Earlier in the month whole days went by between hummingbird sightings and I thought they were gone for good. But then one morning I spotted a little female or maybe a weightless youth back-and-forthing around the porterweed’s (Stachytarpheta mutabilis) bow ties. I saw her again the next day, and on and off for a couple of weeks now. I’m guessing my garden has made it on a migration flight path. Maybe word went out that the roadside diners here are pretty good.
It’s hard to imagine those tiny birds traveling under their own steam all the way to Central America and back every year especially since their little engines, a heart that beats up to 1,200 times per minute, use so much fuel. But they are actually perfectly capable of flying over 500 miles at a stretch burning a mere two grams of body fat, after which they need to make one or two week-long pits stops to bulk back up. What if everyone put their feeders away prematurely and gave up on the garden?
I’m also still, as I write this, seeing monarch butterflies whirling around the garden and am not sure if they have just been (re)born or if they too are refueling on their way south from the wilds of northern New England and Canadian gardens. Their improbable journey of thousands of miles to spend the winter hibernating in Oyamel fir trees in the Michoacán mountains of Mexico starts in September and October.
The monarchs emerging from chrysalises now are made of much tougher stuff than the ones we’ve seen all summer who only live two to six weeks as butterflies. These guys will live up to eight months — long enough to fly to Mexico, rest for a while, mate and at least begin to migrate northward again in spring to lay their eggs on the first patch of milkweed they find (there’s none to be had in their winter landscape), after which their children and grandchildren complete the journey. Today’s travelers are four or more generations removed from the butterflies that flew south last year and yet somehow they know exactly where to go.
Unlike loner hummingbirds (who, contrary to Internet myth, do not hitchhike on the backs of Canada geese) monarchs travel in flocks — called a flutter — flying during the day and resting at night grouped together for warmth. Just last week a flutter was spotted adorning a sturdy tree on Goosewing Beach in Little Compton. A single monarch weighs less than a gram but thousands together are heavy enough to cause boughs to break. Imagine that.

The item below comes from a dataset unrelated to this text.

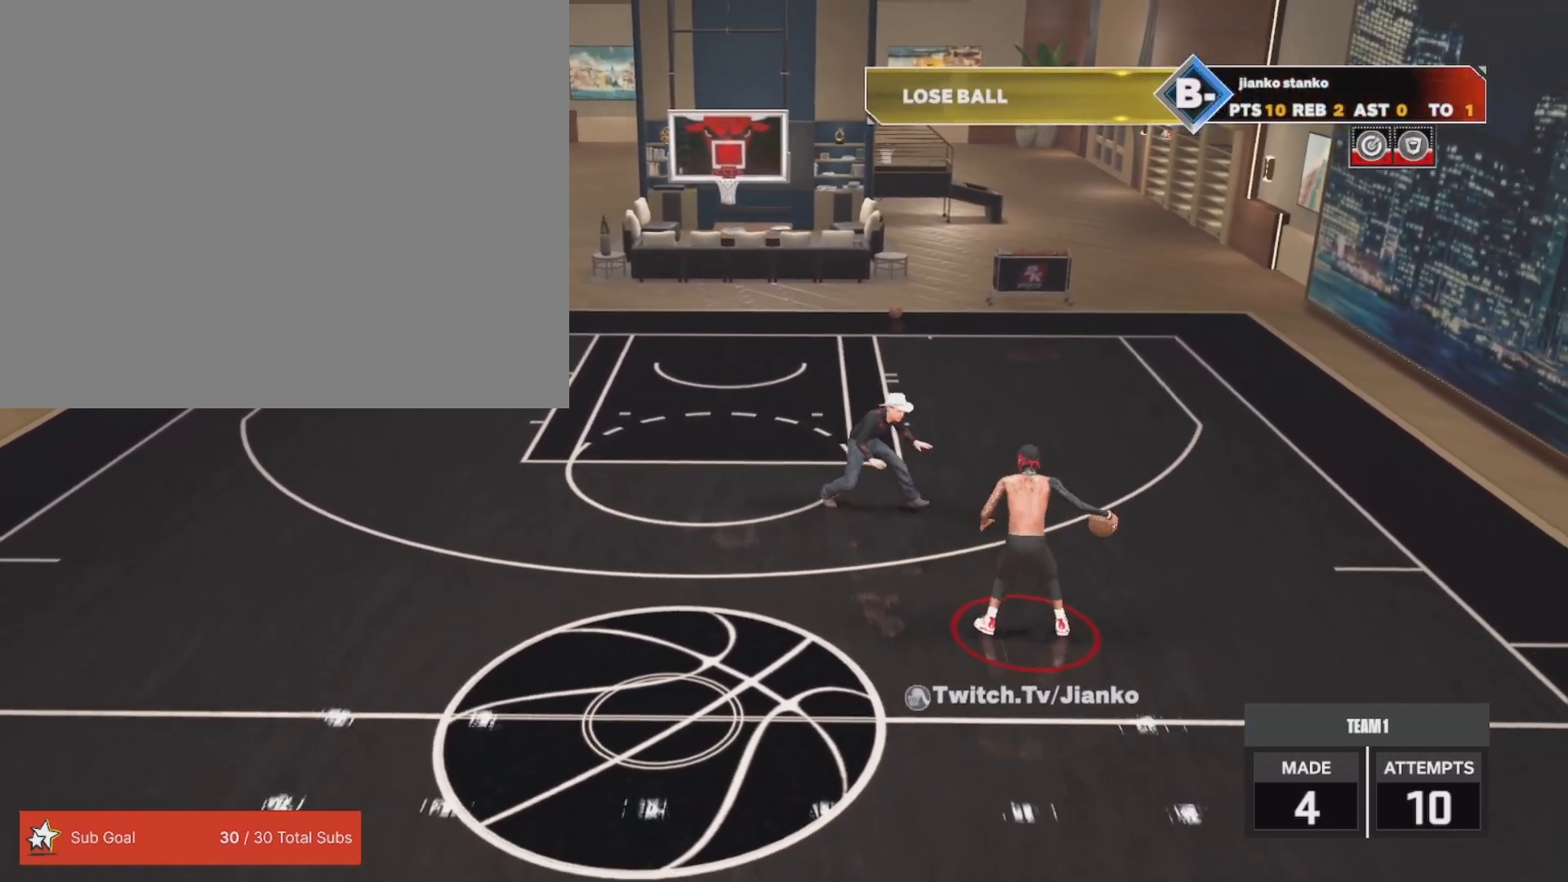
{"buttons": ["R2"], "left_stick": "up-right", "right_stick": "center", "events": [[33, "R3", "down"], [67, "left_stick", "up-left"], [117, "R3", "up"], [117, "left_stick", "up-right"]]}
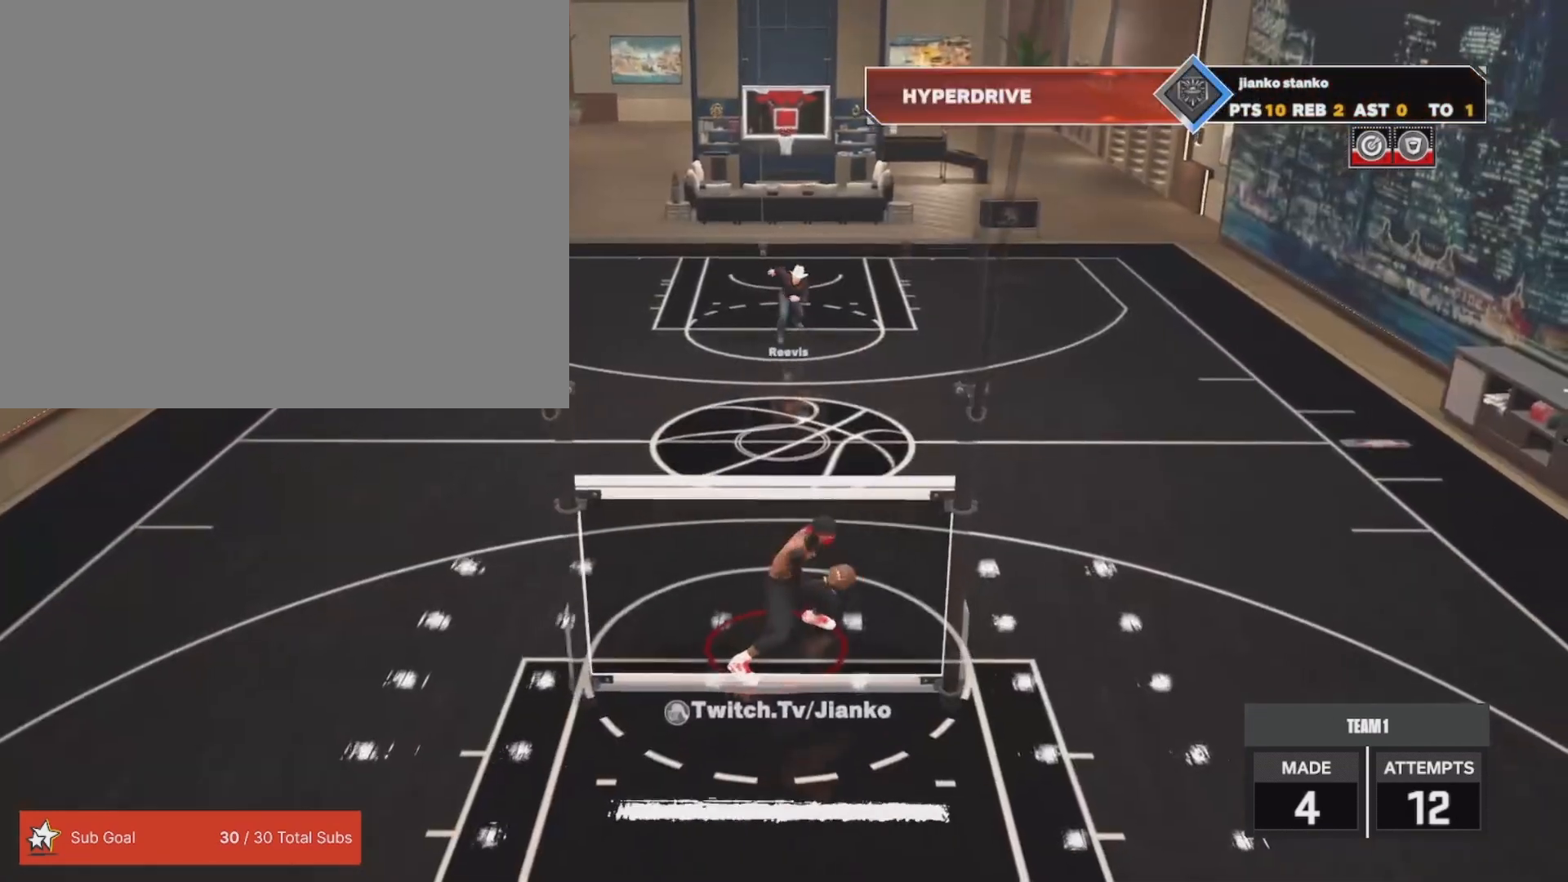
{"buttons": ["R2"], "left_stick": "up-right", "right_stick": "center", "events": []}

A couple of weekends ago, as I worked to make my garden look a little less abandoned and late-summer-sleazy, I had to stop myself from cutting down all of the milkweed and butterfly weed stalks. The pods have all burst and sent seeds to the skies, and their stems are currently covered in creepy colonies of orange aphids and bright red and black milkweed bugs (aside from aesthetics, they don’t do any harm) but the plants are still, even as they die, hosting the odd yellow and black striped caterpillars that might have a chance of metamorphosing into travelers.
And even though the wind knocked my Salvia guarantica and Agastache ‘Heatwave’ plants sideways and detached great tendrils of the ever-blooming ‘Major Wheeler’ honeysuckle from the fence, I decided to leave those disheveled flowers be until I can be sure that every straggler hummingbird from the Far North has had their fill. My neighbors might roll their eyes at the mess but I think they must understand by now that I didn’t plant my garden for them.